* _WORK INSTRUCTIONS_
Return the run of lines below that opens with the line containing "histopathology image displays" and closes with the line containing "microscopy captured an", keeping each one exact.

-- PROVIDED DATA follows --

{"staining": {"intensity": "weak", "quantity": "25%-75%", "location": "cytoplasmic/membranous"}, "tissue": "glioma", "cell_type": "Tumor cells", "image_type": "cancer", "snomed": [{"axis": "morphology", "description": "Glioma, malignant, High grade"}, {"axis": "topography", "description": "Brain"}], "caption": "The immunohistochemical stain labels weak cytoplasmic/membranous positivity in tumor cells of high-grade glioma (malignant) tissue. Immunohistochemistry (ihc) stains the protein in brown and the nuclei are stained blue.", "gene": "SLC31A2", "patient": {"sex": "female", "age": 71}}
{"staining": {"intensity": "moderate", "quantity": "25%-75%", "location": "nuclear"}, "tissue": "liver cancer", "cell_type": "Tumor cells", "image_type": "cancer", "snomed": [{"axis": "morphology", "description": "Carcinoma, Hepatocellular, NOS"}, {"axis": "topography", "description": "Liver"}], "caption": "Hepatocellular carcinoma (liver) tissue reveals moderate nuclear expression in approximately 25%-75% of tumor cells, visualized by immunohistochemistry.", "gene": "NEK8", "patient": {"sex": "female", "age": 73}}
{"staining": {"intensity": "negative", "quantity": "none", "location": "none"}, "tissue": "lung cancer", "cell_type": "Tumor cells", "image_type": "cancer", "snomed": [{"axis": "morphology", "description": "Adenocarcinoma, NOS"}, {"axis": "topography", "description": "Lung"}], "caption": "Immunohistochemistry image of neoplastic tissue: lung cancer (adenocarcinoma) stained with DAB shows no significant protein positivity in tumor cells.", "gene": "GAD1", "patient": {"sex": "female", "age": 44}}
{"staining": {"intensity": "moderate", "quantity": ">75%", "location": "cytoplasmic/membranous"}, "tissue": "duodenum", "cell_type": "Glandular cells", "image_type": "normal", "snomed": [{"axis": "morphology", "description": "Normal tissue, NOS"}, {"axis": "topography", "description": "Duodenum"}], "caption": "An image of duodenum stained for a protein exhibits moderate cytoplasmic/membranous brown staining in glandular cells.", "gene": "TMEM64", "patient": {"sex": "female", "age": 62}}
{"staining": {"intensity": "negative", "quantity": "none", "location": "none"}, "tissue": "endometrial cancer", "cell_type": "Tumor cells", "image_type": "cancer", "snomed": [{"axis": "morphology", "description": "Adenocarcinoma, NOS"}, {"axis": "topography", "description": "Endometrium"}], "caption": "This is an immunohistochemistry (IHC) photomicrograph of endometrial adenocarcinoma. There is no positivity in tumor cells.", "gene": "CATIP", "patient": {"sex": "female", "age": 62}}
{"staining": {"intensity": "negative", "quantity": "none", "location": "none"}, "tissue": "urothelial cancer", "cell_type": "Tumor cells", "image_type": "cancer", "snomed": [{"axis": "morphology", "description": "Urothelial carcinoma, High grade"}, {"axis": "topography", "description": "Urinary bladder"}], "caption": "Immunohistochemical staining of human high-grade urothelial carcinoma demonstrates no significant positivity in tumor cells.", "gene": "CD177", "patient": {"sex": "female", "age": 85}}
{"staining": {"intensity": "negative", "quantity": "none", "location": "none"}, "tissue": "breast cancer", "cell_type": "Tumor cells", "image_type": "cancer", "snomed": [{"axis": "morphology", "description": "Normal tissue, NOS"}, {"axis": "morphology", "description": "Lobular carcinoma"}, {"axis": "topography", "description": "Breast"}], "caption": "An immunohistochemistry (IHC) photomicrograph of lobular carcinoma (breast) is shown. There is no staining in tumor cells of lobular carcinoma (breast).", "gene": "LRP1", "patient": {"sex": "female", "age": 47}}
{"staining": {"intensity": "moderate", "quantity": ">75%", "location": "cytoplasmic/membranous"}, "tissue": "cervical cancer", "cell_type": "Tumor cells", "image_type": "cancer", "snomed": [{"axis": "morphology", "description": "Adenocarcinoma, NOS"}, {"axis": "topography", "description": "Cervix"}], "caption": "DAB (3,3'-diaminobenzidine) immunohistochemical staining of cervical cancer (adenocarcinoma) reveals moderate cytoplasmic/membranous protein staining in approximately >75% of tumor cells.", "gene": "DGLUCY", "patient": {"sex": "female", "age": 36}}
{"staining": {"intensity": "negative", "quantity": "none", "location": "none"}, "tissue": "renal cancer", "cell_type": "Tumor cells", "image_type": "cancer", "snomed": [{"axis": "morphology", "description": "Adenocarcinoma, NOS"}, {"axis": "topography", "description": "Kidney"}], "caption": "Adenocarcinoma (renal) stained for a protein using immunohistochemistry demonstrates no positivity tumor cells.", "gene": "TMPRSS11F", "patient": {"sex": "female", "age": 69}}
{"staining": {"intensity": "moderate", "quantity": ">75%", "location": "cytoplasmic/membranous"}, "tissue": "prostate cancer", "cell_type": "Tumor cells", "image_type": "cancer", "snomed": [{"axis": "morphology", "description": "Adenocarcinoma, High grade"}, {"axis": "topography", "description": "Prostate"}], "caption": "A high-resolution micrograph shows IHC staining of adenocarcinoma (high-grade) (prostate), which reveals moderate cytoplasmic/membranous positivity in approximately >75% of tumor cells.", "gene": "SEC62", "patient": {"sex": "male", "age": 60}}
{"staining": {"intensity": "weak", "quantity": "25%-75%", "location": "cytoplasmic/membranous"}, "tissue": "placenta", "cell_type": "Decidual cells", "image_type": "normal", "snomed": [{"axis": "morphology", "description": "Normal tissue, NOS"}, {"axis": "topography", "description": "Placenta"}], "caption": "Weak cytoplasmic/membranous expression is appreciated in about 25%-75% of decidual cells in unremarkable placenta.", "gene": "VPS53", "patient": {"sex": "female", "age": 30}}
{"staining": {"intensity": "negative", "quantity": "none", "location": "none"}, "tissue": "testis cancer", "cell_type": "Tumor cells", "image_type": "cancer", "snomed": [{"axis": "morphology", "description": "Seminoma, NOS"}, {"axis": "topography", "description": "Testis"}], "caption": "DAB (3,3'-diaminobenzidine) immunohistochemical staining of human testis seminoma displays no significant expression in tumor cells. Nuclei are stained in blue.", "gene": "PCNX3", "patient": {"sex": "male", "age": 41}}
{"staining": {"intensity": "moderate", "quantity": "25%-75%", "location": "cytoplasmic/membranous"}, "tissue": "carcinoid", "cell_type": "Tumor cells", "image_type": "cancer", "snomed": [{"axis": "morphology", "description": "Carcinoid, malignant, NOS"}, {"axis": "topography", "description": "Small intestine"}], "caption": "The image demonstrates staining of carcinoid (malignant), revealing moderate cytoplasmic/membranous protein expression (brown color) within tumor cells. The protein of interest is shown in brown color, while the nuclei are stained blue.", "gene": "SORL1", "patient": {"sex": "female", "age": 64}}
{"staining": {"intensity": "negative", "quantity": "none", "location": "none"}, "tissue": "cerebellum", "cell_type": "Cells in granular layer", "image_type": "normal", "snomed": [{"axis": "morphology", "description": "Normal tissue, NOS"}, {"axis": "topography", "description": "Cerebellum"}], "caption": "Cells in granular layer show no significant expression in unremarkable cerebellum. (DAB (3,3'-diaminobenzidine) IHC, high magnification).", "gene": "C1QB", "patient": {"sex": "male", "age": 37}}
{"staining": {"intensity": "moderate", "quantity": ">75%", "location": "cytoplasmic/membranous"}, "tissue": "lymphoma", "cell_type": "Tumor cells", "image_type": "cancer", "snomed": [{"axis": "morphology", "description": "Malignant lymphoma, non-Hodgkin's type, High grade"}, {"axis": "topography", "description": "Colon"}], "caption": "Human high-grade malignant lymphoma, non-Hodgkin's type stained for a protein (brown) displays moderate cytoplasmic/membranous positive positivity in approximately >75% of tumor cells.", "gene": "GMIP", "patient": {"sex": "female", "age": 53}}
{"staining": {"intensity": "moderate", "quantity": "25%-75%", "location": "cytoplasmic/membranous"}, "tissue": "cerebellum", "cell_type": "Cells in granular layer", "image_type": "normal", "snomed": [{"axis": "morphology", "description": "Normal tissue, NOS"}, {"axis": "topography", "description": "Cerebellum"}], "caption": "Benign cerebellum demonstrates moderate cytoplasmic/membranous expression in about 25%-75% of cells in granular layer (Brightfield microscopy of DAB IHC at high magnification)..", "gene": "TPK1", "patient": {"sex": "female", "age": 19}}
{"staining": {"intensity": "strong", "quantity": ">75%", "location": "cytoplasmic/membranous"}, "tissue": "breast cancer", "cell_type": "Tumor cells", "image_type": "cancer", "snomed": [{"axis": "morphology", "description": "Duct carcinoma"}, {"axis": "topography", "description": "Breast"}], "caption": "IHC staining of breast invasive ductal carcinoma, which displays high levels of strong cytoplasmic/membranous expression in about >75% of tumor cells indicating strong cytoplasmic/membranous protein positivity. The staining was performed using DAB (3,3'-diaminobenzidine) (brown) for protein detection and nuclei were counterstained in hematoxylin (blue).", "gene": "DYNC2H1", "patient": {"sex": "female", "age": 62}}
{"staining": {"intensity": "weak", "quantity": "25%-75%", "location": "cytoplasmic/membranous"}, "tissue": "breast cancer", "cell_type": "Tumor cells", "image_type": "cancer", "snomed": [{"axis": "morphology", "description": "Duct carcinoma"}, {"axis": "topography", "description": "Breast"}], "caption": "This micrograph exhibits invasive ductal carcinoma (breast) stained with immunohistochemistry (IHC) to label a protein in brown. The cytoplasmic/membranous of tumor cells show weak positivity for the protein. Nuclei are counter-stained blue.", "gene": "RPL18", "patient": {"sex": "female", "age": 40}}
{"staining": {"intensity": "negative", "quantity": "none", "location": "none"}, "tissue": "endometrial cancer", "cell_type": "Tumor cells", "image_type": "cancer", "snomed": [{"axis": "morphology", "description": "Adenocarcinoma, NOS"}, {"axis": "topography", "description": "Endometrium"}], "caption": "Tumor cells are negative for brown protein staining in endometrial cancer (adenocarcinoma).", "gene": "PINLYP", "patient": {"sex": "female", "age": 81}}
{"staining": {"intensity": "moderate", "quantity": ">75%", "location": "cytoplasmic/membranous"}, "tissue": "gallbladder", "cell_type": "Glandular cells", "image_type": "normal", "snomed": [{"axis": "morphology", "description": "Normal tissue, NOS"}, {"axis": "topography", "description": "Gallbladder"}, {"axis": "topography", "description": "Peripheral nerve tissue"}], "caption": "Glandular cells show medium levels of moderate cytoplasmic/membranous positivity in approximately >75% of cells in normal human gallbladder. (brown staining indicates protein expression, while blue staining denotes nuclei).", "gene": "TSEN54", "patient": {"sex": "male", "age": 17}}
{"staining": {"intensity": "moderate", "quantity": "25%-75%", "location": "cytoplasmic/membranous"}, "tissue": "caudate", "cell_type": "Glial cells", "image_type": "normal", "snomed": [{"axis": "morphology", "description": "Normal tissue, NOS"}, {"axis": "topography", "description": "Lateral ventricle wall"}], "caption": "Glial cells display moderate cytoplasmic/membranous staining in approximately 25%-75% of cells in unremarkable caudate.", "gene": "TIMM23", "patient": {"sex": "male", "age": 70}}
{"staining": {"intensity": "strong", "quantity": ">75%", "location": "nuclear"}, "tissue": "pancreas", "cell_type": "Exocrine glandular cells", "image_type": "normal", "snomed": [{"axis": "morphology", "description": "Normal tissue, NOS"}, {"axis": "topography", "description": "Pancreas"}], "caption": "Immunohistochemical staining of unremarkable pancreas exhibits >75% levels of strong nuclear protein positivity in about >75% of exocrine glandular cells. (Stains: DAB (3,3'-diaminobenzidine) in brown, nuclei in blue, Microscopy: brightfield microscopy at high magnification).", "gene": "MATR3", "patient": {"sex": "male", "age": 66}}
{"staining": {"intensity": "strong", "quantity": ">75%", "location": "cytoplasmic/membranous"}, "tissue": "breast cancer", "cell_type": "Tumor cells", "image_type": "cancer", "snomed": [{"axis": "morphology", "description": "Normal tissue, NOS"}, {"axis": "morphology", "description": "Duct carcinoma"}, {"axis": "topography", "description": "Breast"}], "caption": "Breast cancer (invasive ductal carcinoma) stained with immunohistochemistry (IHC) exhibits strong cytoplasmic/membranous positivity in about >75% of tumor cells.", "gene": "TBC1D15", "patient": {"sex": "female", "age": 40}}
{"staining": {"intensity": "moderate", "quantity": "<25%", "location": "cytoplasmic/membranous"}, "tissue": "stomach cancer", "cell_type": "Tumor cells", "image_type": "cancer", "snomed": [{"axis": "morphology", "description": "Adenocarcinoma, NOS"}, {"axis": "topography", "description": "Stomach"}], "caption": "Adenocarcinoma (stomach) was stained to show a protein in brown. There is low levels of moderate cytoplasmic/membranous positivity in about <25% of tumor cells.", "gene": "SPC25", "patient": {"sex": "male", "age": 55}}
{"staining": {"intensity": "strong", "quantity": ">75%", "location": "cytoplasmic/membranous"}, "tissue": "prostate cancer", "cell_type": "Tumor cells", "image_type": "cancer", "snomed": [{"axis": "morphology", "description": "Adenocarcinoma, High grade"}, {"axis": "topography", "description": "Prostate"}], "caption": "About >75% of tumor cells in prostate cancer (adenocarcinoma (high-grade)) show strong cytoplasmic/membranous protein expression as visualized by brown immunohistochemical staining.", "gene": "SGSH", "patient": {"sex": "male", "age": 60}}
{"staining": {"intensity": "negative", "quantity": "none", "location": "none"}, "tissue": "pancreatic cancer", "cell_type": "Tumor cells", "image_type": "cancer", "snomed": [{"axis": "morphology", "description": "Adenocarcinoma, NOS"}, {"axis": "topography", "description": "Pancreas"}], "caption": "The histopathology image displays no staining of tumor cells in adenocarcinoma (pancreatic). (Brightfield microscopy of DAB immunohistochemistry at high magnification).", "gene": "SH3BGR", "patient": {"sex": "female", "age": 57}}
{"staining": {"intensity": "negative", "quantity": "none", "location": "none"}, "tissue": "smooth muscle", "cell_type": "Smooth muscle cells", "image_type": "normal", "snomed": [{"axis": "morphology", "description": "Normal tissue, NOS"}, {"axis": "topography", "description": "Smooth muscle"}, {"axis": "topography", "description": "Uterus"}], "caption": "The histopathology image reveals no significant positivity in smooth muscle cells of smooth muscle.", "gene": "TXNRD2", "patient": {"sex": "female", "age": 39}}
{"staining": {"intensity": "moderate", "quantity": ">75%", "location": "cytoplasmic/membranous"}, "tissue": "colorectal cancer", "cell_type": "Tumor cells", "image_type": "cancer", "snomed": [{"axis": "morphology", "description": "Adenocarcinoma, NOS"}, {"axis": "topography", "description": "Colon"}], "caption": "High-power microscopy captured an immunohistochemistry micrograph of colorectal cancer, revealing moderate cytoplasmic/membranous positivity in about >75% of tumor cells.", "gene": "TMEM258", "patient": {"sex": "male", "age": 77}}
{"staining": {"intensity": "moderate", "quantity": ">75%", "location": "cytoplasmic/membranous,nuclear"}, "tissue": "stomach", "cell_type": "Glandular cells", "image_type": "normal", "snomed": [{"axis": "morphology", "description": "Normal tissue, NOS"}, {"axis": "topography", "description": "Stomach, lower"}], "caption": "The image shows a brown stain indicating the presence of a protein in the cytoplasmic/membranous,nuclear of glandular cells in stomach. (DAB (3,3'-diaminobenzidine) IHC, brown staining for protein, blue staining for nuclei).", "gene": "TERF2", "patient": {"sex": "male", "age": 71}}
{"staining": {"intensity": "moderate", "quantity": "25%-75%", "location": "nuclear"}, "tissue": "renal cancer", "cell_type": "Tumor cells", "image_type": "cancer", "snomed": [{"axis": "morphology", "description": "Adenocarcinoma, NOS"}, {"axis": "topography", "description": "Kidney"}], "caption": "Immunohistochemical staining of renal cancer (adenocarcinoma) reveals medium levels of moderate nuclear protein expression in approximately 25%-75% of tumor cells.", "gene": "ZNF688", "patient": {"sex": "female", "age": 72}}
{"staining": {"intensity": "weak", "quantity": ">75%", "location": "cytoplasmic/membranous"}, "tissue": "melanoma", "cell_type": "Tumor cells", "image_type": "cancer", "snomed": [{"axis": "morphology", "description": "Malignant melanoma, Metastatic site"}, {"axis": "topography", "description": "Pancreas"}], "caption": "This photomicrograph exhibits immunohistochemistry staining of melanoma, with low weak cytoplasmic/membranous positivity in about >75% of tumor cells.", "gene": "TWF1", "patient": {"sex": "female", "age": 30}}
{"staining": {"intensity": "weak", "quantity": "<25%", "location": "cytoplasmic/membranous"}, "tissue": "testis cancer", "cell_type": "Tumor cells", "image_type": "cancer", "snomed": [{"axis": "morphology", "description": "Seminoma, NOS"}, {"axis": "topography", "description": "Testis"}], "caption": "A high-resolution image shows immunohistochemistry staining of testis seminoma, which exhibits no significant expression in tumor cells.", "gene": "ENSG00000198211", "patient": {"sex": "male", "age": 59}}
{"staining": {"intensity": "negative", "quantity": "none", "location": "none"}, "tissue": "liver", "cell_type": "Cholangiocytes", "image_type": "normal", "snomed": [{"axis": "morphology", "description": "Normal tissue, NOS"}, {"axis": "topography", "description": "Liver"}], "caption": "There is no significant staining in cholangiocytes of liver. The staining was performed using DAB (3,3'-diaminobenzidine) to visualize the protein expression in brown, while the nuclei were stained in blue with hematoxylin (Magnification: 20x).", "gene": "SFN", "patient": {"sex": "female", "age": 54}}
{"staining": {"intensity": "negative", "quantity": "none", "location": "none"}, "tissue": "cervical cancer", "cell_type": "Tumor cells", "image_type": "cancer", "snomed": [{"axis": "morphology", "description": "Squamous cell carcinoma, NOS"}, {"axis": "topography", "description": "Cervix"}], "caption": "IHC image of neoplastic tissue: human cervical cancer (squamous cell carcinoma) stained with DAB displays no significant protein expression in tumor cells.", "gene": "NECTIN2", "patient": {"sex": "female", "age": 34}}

-- PROVIDED DATA concluded --

* _FINISHED EXERCISE_
{"staining": {"intensity": "negative", "quantity": "none", "location": "none"}, "tissue": "pancreatic cancer", "cell_type": "Tumor cells", "image_type": "cancer", "snomed": [{"axis": "morphology", "description": "Adenocarcinoma, NOS"}, {"axis": "topography", "description": "Pancreas"}], "caption": "The histopathology image displays no staining of tumor cells in adenocarcinoma (pancreatic). (Brightfield microscopy of DAB immunohistochemistry at high magnification).", "gene": "SH3BGR", "patient": {"sex": "female", "age": 57}}
{"staining": {"intensity": "negative", "quantity": "none", "location": "none"}, "tissue": "smooth muscle", "cell_type": "Smooth muscle cells", "image_type": "normal", "snomed": [{"axis": "morphology", "description": "Normal tissue, NOS"}, {"axis": "topography", "description": "Smooth muscle"}, {"axis": "topography", "description": "Uterus"}], "caption": "The histopathology image reveals no significant positivity in smooth muscle cells of smooth muscle.", "gene": "TXNRD2", "patient": {"sex": "female", "age": 39}}
{"staining": {"intensity": "moderate", "quantity": ">75%", "location": "cytoplasmic/membranous"}, "tissue": "colorectal cancer", "cell_type": "Tumor cells", "image_type": "cancer", "snomed": [{"axis": "morphology", "description": "Adenocarcinoma, NOS"}, {"axis": "topography", "description": "Colon"}], "caption": "High-power microscopy captured an immunohistochemistry micrograph of colorectal cancer, revealing moderate cytoplasmic/membranous positivity in about >75% of tumor cells.", "gene": "TMEM258", "patient": {"sex": "male", "age": 77}}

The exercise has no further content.